■ **PROBLEM**
Lines with "residue": please show every one of them from the listing below.

_ _ _

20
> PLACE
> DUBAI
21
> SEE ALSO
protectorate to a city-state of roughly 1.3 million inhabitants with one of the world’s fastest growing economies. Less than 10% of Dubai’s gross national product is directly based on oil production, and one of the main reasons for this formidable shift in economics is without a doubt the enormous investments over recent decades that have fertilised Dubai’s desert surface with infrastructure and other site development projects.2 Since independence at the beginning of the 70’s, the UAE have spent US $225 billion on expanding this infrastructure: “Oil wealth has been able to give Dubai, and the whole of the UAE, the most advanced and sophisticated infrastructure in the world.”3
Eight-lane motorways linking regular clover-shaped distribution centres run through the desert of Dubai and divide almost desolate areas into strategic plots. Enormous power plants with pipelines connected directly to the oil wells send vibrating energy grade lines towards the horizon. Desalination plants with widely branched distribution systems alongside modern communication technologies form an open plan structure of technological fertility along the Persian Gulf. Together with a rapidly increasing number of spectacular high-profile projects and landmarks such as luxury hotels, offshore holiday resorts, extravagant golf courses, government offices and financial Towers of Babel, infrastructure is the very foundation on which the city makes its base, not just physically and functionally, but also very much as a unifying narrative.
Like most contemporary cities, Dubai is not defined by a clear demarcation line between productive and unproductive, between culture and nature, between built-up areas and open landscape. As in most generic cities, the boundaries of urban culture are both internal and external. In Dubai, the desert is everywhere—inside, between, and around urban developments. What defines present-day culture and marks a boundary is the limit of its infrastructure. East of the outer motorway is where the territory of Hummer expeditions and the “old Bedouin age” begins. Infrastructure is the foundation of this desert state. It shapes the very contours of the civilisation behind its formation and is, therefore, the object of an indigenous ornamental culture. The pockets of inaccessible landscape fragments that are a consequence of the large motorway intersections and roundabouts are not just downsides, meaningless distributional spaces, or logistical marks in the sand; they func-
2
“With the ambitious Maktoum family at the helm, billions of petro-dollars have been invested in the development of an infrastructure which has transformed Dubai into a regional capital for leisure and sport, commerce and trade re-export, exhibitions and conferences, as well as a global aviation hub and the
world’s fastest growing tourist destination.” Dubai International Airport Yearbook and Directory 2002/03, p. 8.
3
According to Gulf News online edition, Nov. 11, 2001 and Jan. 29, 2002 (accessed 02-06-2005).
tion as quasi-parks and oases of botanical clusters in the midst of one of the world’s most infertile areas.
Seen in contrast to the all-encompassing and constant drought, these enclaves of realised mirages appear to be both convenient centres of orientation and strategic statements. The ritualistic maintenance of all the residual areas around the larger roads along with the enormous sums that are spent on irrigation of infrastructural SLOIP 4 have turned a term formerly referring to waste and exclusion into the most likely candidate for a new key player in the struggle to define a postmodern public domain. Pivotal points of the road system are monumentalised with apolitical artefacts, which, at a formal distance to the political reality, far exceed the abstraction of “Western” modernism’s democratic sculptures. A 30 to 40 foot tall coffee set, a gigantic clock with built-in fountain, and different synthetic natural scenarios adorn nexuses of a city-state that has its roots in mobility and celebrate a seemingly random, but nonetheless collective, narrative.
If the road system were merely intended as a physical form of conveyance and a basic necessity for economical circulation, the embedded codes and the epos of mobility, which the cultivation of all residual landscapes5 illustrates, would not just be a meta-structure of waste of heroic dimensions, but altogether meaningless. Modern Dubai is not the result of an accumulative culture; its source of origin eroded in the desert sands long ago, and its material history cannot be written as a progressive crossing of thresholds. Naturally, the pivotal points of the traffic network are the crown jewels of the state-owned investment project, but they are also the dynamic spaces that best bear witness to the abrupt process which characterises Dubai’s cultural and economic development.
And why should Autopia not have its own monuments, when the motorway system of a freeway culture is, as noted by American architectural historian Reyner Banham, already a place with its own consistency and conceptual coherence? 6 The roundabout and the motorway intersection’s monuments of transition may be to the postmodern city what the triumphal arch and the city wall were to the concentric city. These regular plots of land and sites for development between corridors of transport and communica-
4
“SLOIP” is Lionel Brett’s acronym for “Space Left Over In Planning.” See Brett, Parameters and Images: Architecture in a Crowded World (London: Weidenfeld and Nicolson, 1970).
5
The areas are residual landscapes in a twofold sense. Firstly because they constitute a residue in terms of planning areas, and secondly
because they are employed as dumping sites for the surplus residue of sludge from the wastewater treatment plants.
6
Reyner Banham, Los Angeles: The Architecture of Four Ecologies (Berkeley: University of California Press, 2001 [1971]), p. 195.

_ _ _

■ **TASK RESULT**
The areas are residual landscapes in a twofold sense. Firstly because they constitute a residue in terms of planning areas, and secondly
because they are employed as dumping sites for the surplus residue of sludge from the wastewater treatment plants.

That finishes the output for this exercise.